If you aren’t sure about how much water your plant needs or if it needs any at all, you can perform a soil test by pressing your finger gently on the surface of the soil, and checking if it’s wet or dry.
If the soil feels dry, then you’ve got to water the plant, and if moist, don’t water it until the soil feels a bit dry.
5. Fertilize Periodically
Just like watering, you need to fertilize your lucky bamboo plant every so often. Regardless of whether you’re growing your lucky bamboo plant in water or soil, you still need to apply fertilizer once or twice a year.
When you first bring your lucky bamboo plant home, don’t apply fertilizer for at least a couple of weeks.
Yellowing leaves are also caused by over fertilization, so if you’ve fertilized the plant already, then change the water, and don’t add fertilizer for at least a couple of months.

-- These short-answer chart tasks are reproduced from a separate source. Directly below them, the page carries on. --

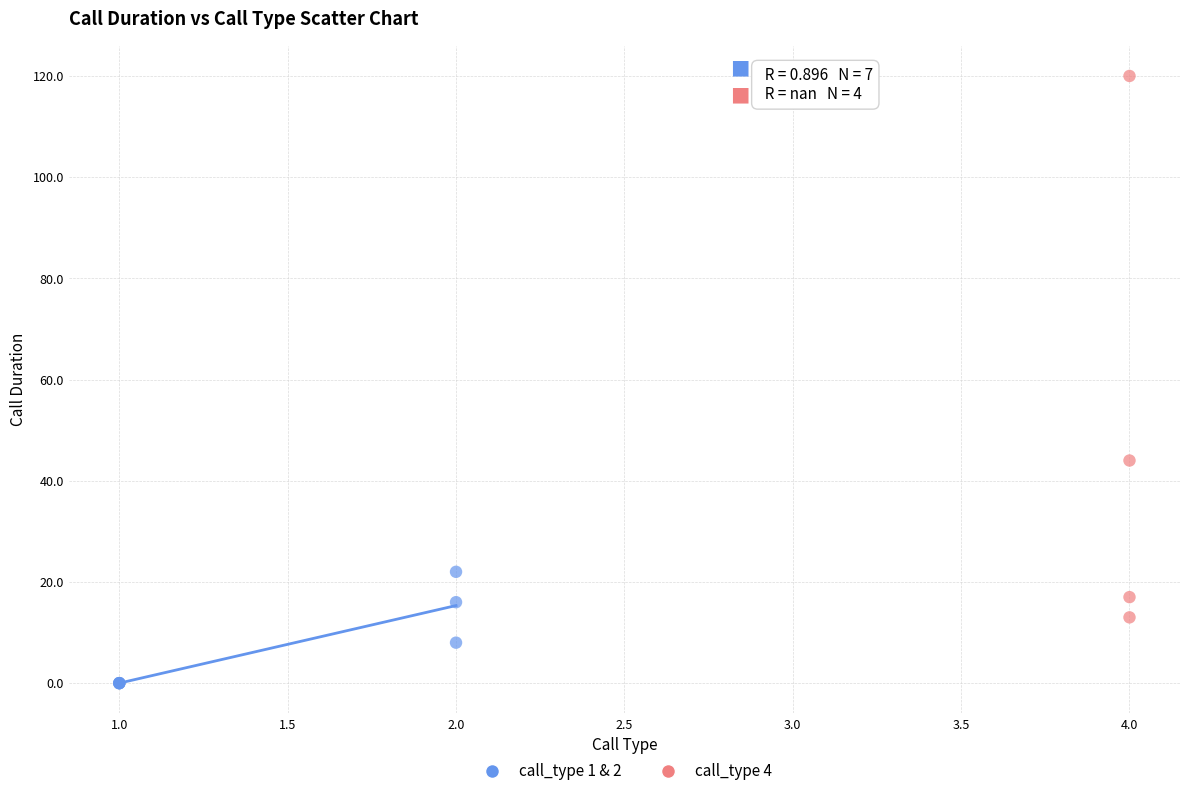

Which series has the widest spread of Y values?

call_type 4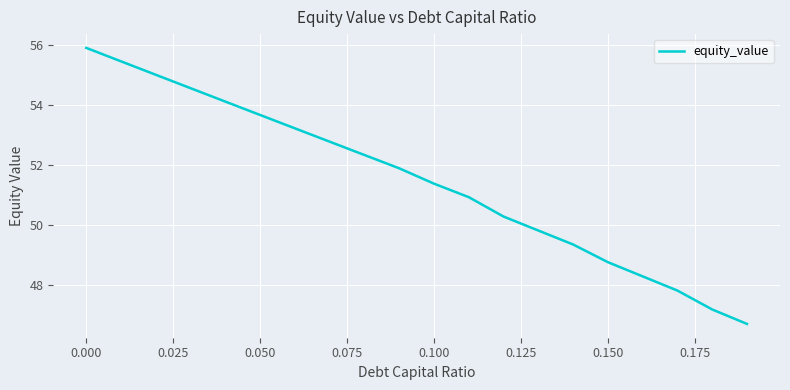

What is the difference between the maximum and minimum values?

9.2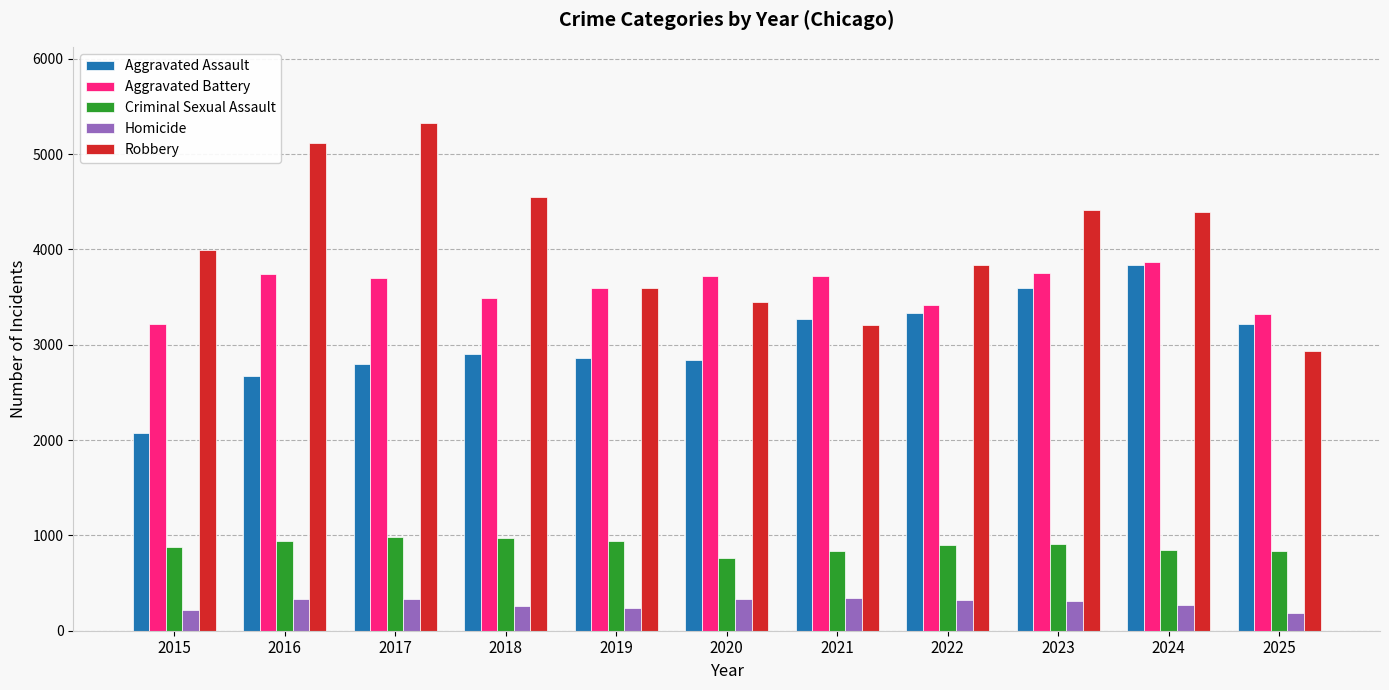

What are all the series names shown in the legend?

Aggravated Assault, Aggravated Battery, Criminal Sexual Assault, Homicide, Robbery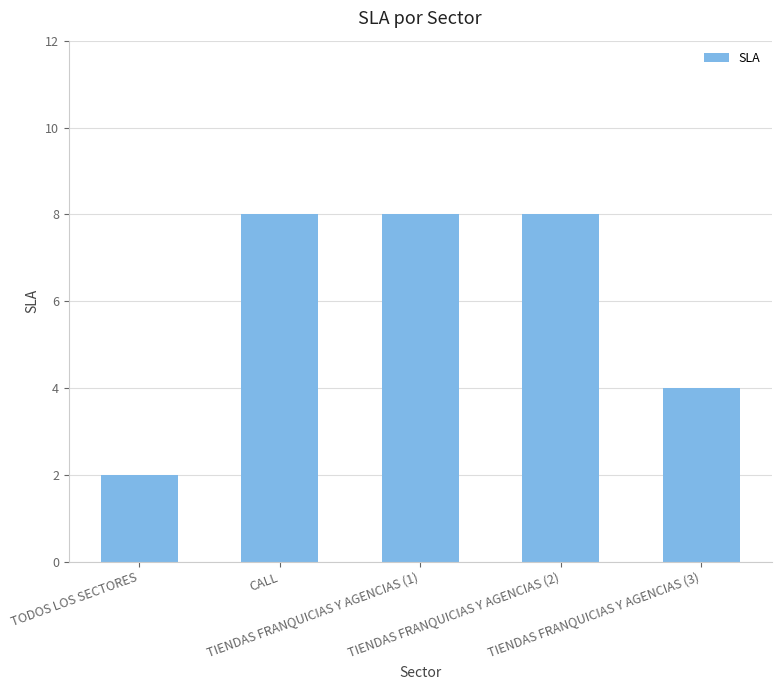

At which category does the chart reach its minimum across all series?

TODOS LOS SECTORES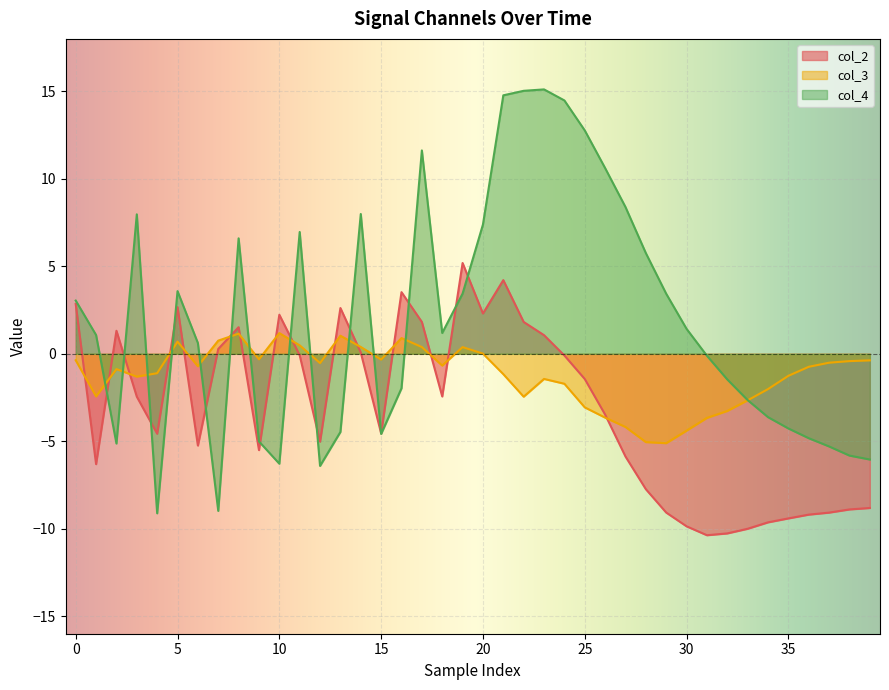

At which category is the sum across all series the highest?

21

Liquid fertilizer is a great choice for lucky bamboo, and you don’t need a whole lot. With regard to the best time to fertilize lucky bamboo, set your fertilization schedule to once in the spring, and a second application in the summer only if you feel the plant needs it.
6. Pruning Lucky Bamboo
If the leaves of the lucky bamboo plant have turned yellow, great chances are that they’re either dying or dead. So, grab a pair of pruning scissors, and prune the yellow leaves to encourage regrowth of fresh, green leaves.
But it’s not only the yellow leaves that need pruning, you should also cut back on any thin, overlong or crooked shoots to a length of around one to two inches from the stalk.
If the leaves on your bamboo plant are turning yellow, then they may be dried out or dead.
But bamboo leaves turning yellow is not a sign of a dead plant, and there are several ways to revive the plant to grow fresh green leaves.
Two of the most important things to do is to avoid feeding the bamboo plant chlorinated water, and second keep a close eye on the temperature in your space.
When cared for properly, lucky bamboo can live for approximately one to two years, and will shed and replenish its leaves during its lifetime.